For seven innings Monday night, Andrew Abbott was writing his own “Phillies-can’t-touch-me” script.
Then came two outs in the eighth. And two guys at the bottom of the lineup who just refuse to play like the bottom of the lineup.
Edmundo Sosa. Weston Wilson.
One tied it. One gave them the lead.
Then the heavy artillery finished it.
Sosa stayed alive long enough to slap a 2-2 fastball into right field. Wilson followed with a double down the left-field line — the kind that forces you to run on instinct. Sosa never stopped, motoring from first and sliding home to tie it.
That one swing flipped the lineup back to the top, and the Reds’ night began to unravel. Trea Turner rolled an RBI single through the left side to put the Phillies in front. Abbott’s evening was over.
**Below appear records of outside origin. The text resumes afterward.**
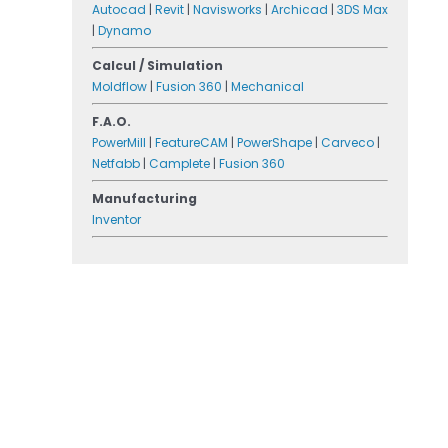
Autocad
|
Revit
|
Navisworks
|
Archicad
|
3DS Max
|
Dynamo
Calcul / Simulation
Moldflow
|
Fusion 360
|
Mechanical
F.A.O.
PowerMill
|
FeatureCAM
|
PowerShape
|
Carveco
|
Netfabb
|
Camplete
|
Fusion 360
Manufacturing
Inventor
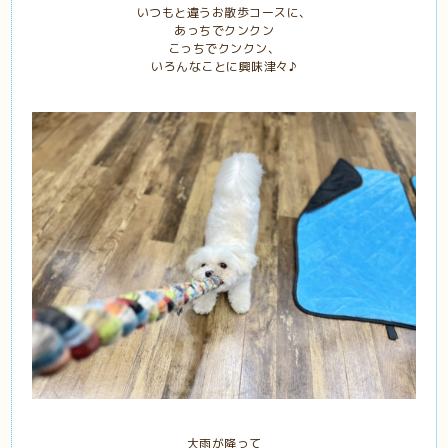
いつもと違うお散歩コースに、
あっちでクンクン
こっちでクンクン、
いろんなことに興味津々♪
大雨が降って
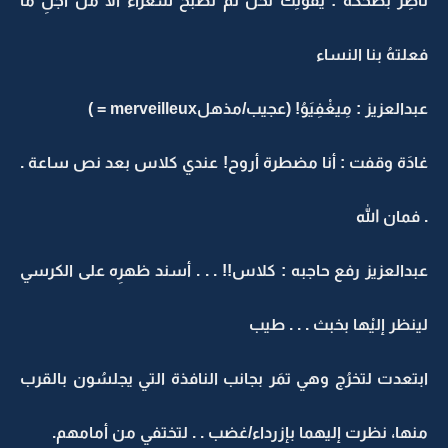
ناصِر بضحكة : يقُولِك نحنُ لم نصبح شعراء الا من أجلِ ما
فعلتهُ بنا النساء
عبدالعزيز : مِيغْفِيَوُ! (عجيب/مذهلmerveilleux = )
غادَة وقفت : أنا مضطرة أروح! عندي كلاس بعد نص ساعة .
. فمان الله
عبدالعزيز رفع حاجبه : كلاس!! . . . أسند ظهرِه على الكرسي
لينظر إليْها بخبث . . . طيب
ابتعدت لتخرُج وهي تمَر بجانب النافذة التي يجلسُون بالقرب
منها، نظرت إليهما بإزرداء/غضب . . لتختفي من أمامهم.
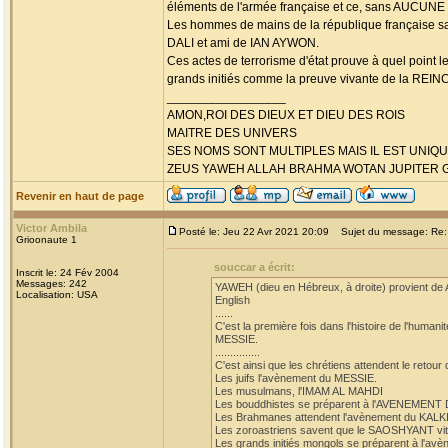
éléments de l'armée française et ce, sans AUCU
Les hommes de mains de la république française
DALI et ami de IAN AYWON.
Ces actes de terrorisme d'état prouve à quel point 
grands initiés comme la preuve vivante de la RE
_________________
AMON,ROI DES DIEUX ET DIEU DES ROIS
MAITRE DES UNIVERS
SES NOMS SONT MULTIPLES MAIS IL EST UNIQU
ZEUS YAWEH ALLAH BRAHMA WOTAN JUPITER G
Revenir en haut de page
Victor Ambila
Posté le: Jeu 22 Avr 2021 20:09
Sujet du message: Re
Grioonaute 1
souccar a écrit:
Inscrit le: 24 Fév 2004
Messages: 242
YAWEH (dieu en Hébreux, à droite) provient de
Localisation: USA
English
......
C'est la première fois dans l'histoire de l'hum
MESSIE.
...............
C'est ainsi que les chrétiens attendent le retou
Les juifs l'avènement du MESSIE.
Les musulmans, l'IMAM AL MAHDI
Les bouddhistes se préparent à l'AVENEM
Les Brahmanes attendent l'avènement du KALK
Les zoroastriens savent que le SAOSHYANT vit 
Les grands initiés mongols se préparent à 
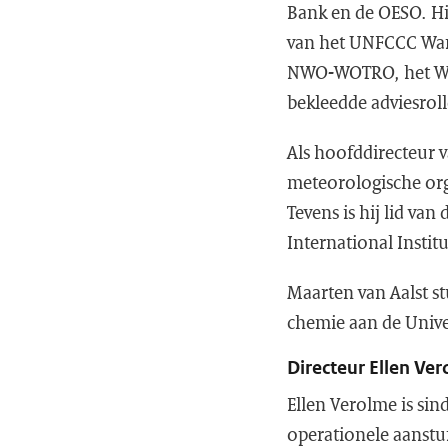
Bank en de OESO. Hi
van het UNFCCC War
NWO-WOTRO, het Worl
bekleedde adviesrol
Als hoofddirecteur v
meteorologische o
Tevens is hij lid va
International Insti
Maarten van Aalst st
chemie aan de Univer
Directeur Ellen Ve
Ellen Verolme is sin
operationele aanstur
And one pitch later, Kyle Schwarber made sure the momentum never came back.
Schwarber turned on a Tony Santillan offering and sent it screaming into the seats in right for home run No. 42 — a two-run blast that not only capped a four-run eighth but also vaulted him past Shohei Ohtani into the National League lead. Only Seattle’s Cal Raleigh (45) has more in all of baseball.
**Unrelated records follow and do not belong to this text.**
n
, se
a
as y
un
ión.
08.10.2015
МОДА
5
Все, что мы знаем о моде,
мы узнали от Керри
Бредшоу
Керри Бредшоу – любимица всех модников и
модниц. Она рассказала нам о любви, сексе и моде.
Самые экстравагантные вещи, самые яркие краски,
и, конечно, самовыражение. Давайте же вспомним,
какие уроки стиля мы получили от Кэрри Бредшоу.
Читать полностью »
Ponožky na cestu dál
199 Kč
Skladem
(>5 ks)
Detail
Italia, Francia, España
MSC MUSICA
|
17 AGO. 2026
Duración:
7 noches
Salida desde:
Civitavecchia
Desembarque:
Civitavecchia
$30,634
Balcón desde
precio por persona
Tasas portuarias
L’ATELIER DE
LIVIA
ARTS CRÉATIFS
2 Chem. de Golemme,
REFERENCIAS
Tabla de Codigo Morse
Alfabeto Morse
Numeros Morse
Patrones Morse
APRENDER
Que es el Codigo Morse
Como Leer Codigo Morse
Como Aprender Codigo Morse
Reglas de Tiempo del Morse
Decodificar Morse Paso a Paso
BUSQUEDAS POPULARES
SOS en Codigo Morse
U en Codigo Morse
That rally wiped out a gem from Abbott (8-3), who had retired the first 12 Phillies he faced and needed just 83 pitches to get through seven innings. He was one out from eight scoreless before the Sosa-Wilson-Turner-Schwarber sequence turned a 1-0 deficit into a 4-1 Phillies win — their fourth straight, and one that pushed their NL East lead over the idle Mets to a season-high six games.
Abbott’s only blemish before the eighth came in the fifth, when J.T. Realmuto doubled to break up the perfecto. He’d been given a first-inning lead when TJ Friedl doubled and scored on Gavin Lux’s RBI single off Taijuan Walker, who settled in for six innings of one-run ball.
Walker now has a 3.31 ERA over 14 starts.
Jordan Romano (2-4) picked up the win in relief, and Orion Kerkering worked a clean ninth for his third save.
Same 118-game record as last year (69-49). Same swagger. And, right now, the same knack for making their opponents pay when they think they’re almost out of trouble.